一般的には、血液検査で診断されますが、偽陰性(感染しているのに陰性と判定される)の可能性もあるため、少なくとも2回検査することが推奨されています。

猫白血病ウイルス感染症の症状

体温を測る猫

ウイルスが体内に入ったからといって、必ず症状が出るわけではありません。免疫が働いて体内からウイルスを排除できたり、感染しても無症状のまま推移したりするケースもあります。

一方、感染から1ヶ月前後で、元気消失、食欲低下、発熱、下痢、口内炎、リンパ節の腫れといった症状が見られることも。この時期は「急性期」と呼ばれます。

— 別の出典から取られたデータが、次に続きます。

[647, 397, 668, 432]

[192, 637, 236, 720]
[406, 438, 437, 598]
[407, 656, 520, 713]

その後、こうした症状はいったんおさまります。症状が出ずにそのまま回復する猫もいますが、感染から4か月以上経った際の検査で陽性となれば「持続感染」と診断されます。

持続感染となった場合、多くは3年以内に血液のがんである白血病やリンパ腫、腎臓病などの命にかかわることもある深刻な病を引き起こします。

治療法

猫と薬

残念ながら完全に治療する方法は、現時点では存在しません。そのため、個々の状態にあわせて治療を行って症状を抑えることで、生活の質(QOL)を維持していくといった方法がとられます。

たとえば、白血病であれば化学療法、腫瘍性の胸水であれば穿刺による胸水抜去、貧血には輸血といったように、個別に症状を見て、対応していきます。

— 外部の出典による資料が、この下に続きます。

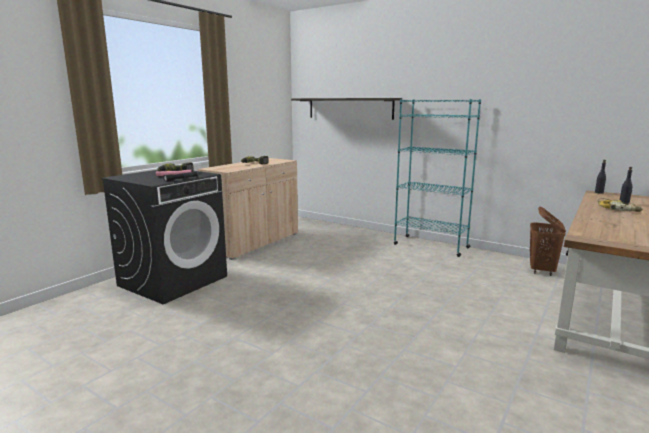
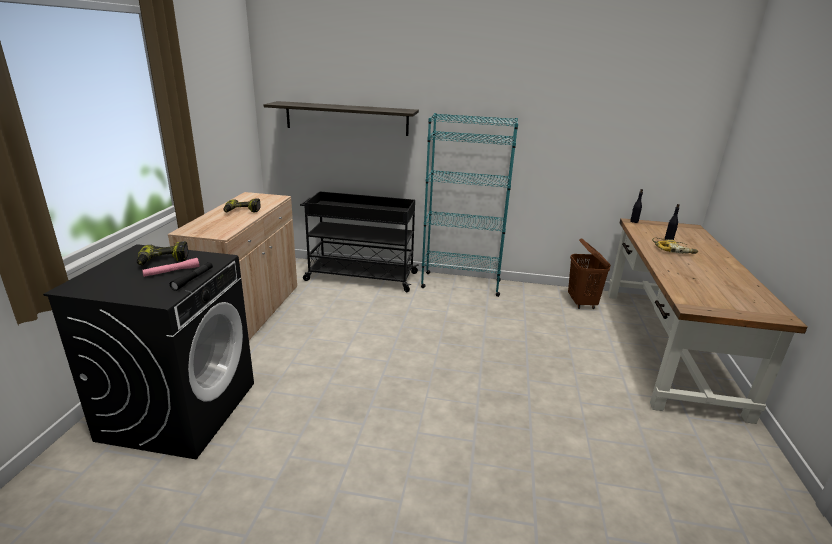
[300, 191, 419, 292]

また、ウイルスに感染していても症状があらわれずに生活している猫も珍しくありません。ストレスを減らす、定期的に健康診断・検査を受ける、食事・排泄の変化をこまめに観察するといったケアも併せて行っていくことも必要となります。

感染経路と予防法

グルーミングする2匹の猫

猫白血病ウイルスは、猫同士の密接な接触で感染することが一般的です。交尾や出産時の母子感染をはじめ、グルーミング(毛づくろい)や食器・トイレの共有、けんかによる噛み傷などが原因でうつることがあります。

外に出る機会がある、多頭飼育しているといった環境にある場合、感染のリスクは高くなりがちです。野良で暮らす猫との接触を避けるために、基本的には室内で飼育して、同居する中に感染している猫がいる際には、部屋を分けて食器やトイレなどの共有は控えましょう。

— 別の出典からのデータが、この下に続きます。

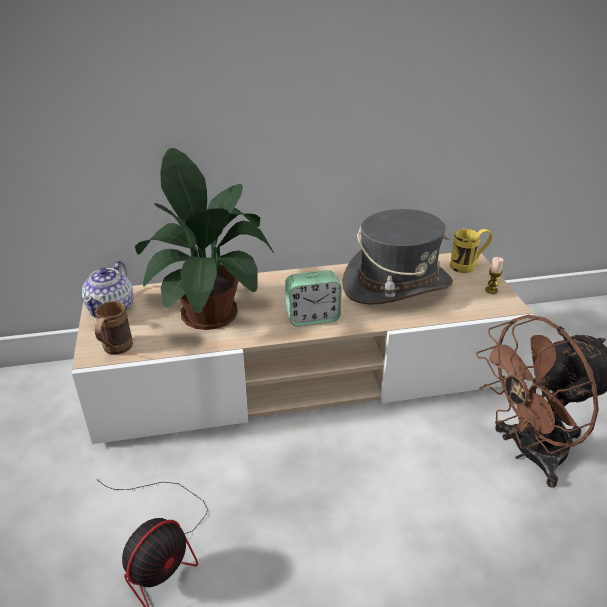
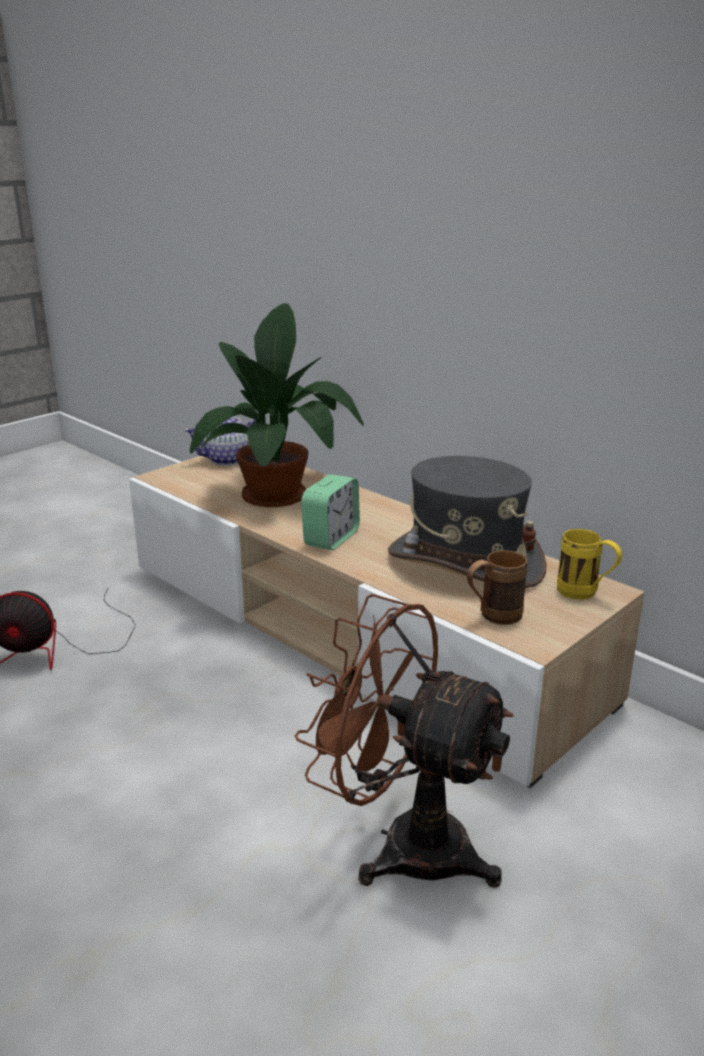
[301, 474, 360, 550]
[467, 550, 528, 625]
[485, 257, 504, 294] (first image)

感染を完全に防ぐわけではありませんが、ワクチン接種も一つの選択肢です。また、新しく猫を迎える際には複数回検査を受け、陰性を確認するまで隔離することをおすすめします。

まとめ

子猫を抱く人

猫白血病ウイルス感染症は、猫にとって深刻な病気のひとつです。ただし、予防や早期発見といった適切な管理によってリスクを大きく減らすことができます。

まずは、ワクチン接種や定期的な検査、室内飼いを徹底しましょう。さらに、感染が分かっても飼い主がそばで見守って、丁寧にケアを行っていきましょう。

むやみに恐れるのではなく、正しい知識を持って接することで、愛猫もその子らしく穏やかに暮らしていけるはずですよ。